Decision lists are one of the most easily explainable machine learning models. Given the renewed emphasis on explainable machine learning decisions, this machine learning model is increasingly attractive, combining small size and clear explainability. In this paper, we show for the first time how to construct optimal "perfect" decision lists which are perfectly accurate on the training data, and minimal in size, making use of modern SAT solving technology. We also give a new method for determining optimal sparse decision lists, which trade off size and accuracy. We contrast the size and test accuracy of optimal decisions lists versus optimal decision sets, as well as other state-of-the-art methods for determining optimal decision lists. We also examine the size of average explanations generated by decision sets and decision lists.

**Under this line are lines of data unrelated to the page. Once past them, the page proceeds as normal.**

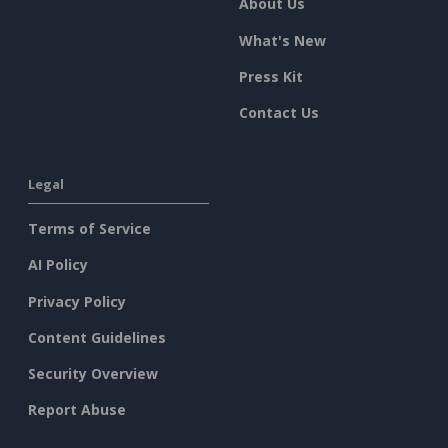
About Us
What's New
Press Kit
Contact Us
Legal
Terms of Service
AI Policy
Privacy Policy
Content Guidelines
Security Overview
Report Abuse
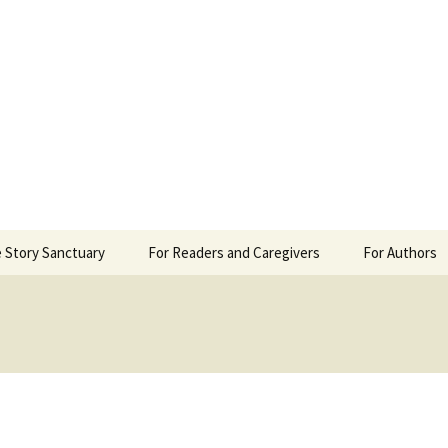
 Sanctuary
 Story Sanctuary
For Readers and Caregivers
For Authors
The Content Scale
Review Requ
Privacy Policy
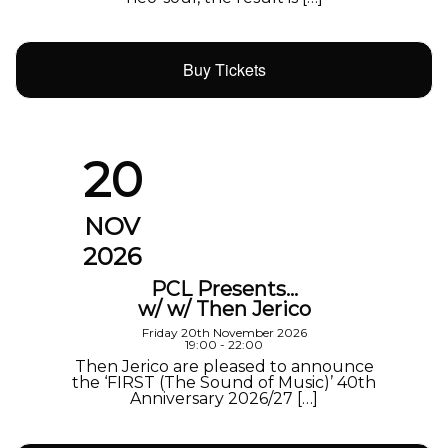
Buy Tickets
20
NOV
2026
PCL Presents…
w/ w/ Then Jerico
Friday 20th November 2026
19:00 - 22:00
Then Jerico are pleased to announce
the ‘FIRST (The Sound of Music)’ 40th
Anniversary 2026/27 […]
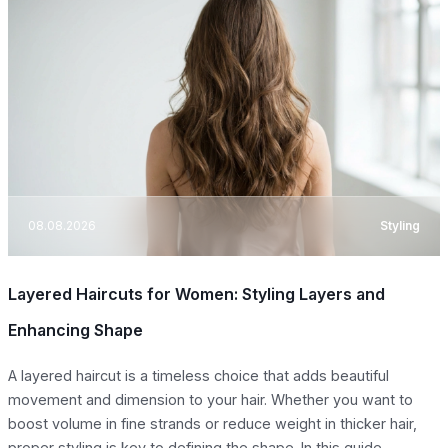
08.08.2026
Styling
Layered Haircuts for Women: Styling Layers and
Enhancing Shape
A layered haircut is a timeless choice that adds beautiful
movement and dimension to your hair. Whether you want to
boost volume in fine strands or reduce weight in thicker hair,
proper styling is key to defining the shape. In this guide,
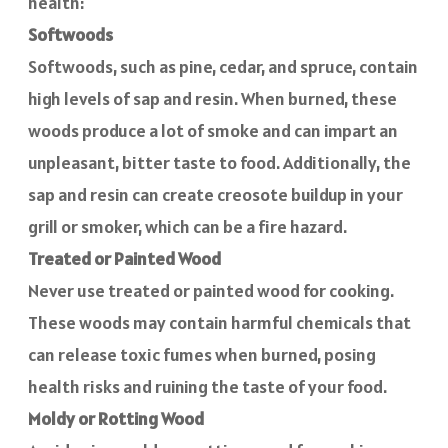
health:
Softwoods
Softwoods, such as pine, cedar, and spruce, contain
high levels of sap and resin. When burned, these
woods produce a lot of smoke and can impart an
unpleasant, bitter taste to food. Additionally, the
sap and resin can create creosote buildup in your
grill or smoker, which can be a fire hazard.
Treated or Painted Wood
Never use treated or painted wood for cooking.
These woods may contain harmful chemicals that
can release toxic fumes when burned, posing
health risks and ruining the taste of your food.
Moldy or Rotting Wood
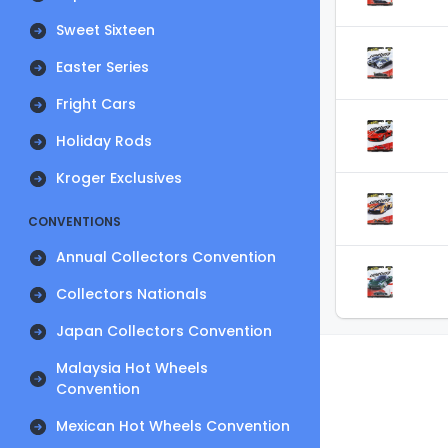
Sweet Sixteen
Easter Series
Fright Cars
Holiday Rods
Kroger Exclusives
CONVENTIONS
Annual Collectors Convention
Collectors Nationals
Japan Collectors Convention
Malaysia Hot Wheels
Convention
Mexican Hot Wheels Convention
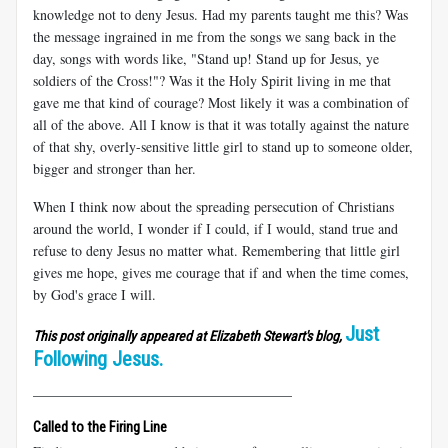
knowledge not to deny Jesus. Had my parents taught me this? Was
the message ingrained in me from the songs we sang back in the
day, songs with words like, "Stand up! Stand up for Jesus, ye
soldiers of the Cross!"? Was it the Holy Spirit living in me that
gave me that kind of courage? Most likely it was a combination of
all of the above. All I know is that it was totally against the nature
of that shy, overly-sensitive little girl to stand up to someone older,
bigger and stronger than her.
When I think now about the spreading persecution of Christians
around the world, I wonder if I could, if I would, stand true and
refuse to deny Jesus no matter what. Remembering that little girl
gives me hope, gives me courage that if and when the time comes,
by God's grace I will.
Just
This post originally appeared at Elizabeth Stewart's blog,
Following Jesus.
_____________________________________
Called to the Firing Line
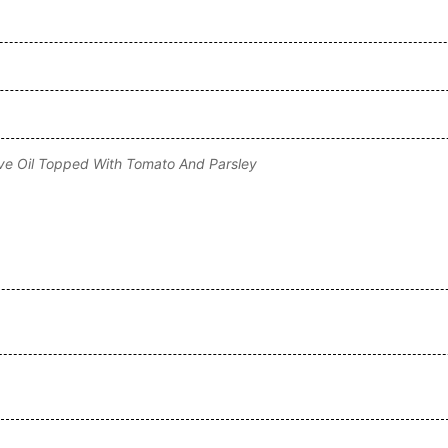
ive Oil Topped With Tomato And Parsley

Computing Optimal Decision Sets with SAT

As machine learning is increasingly used to help make decisions, there is a demand for these decisions to be explainable. Arguably, the most explainable machine learning models use decision rules. This paper focuses on decision sets, a type of model with unordered rules, which explains each prediction with a single rule. In order to be easy for humans to understand, these rules must be concise. Earlier work on generating optimal decision sets first minimizes the number of rules, and then minimizes the number of literals, but the resulting rules can often be very large. Here we consider a better measure, namely the total size of the decision set in terms of literals. So we are not driven to a small set of rules which require a large number of literals. We provide the first approach to determine minimum-size decision sets that achieve minimum empirical risk and then investigate sparse alternatives where we trade accuracy for size. By finding optimal solutions we show we can build decision set classifiers that are almost as accurate as the best heuristic methods, but far more concise, and hence more explainable.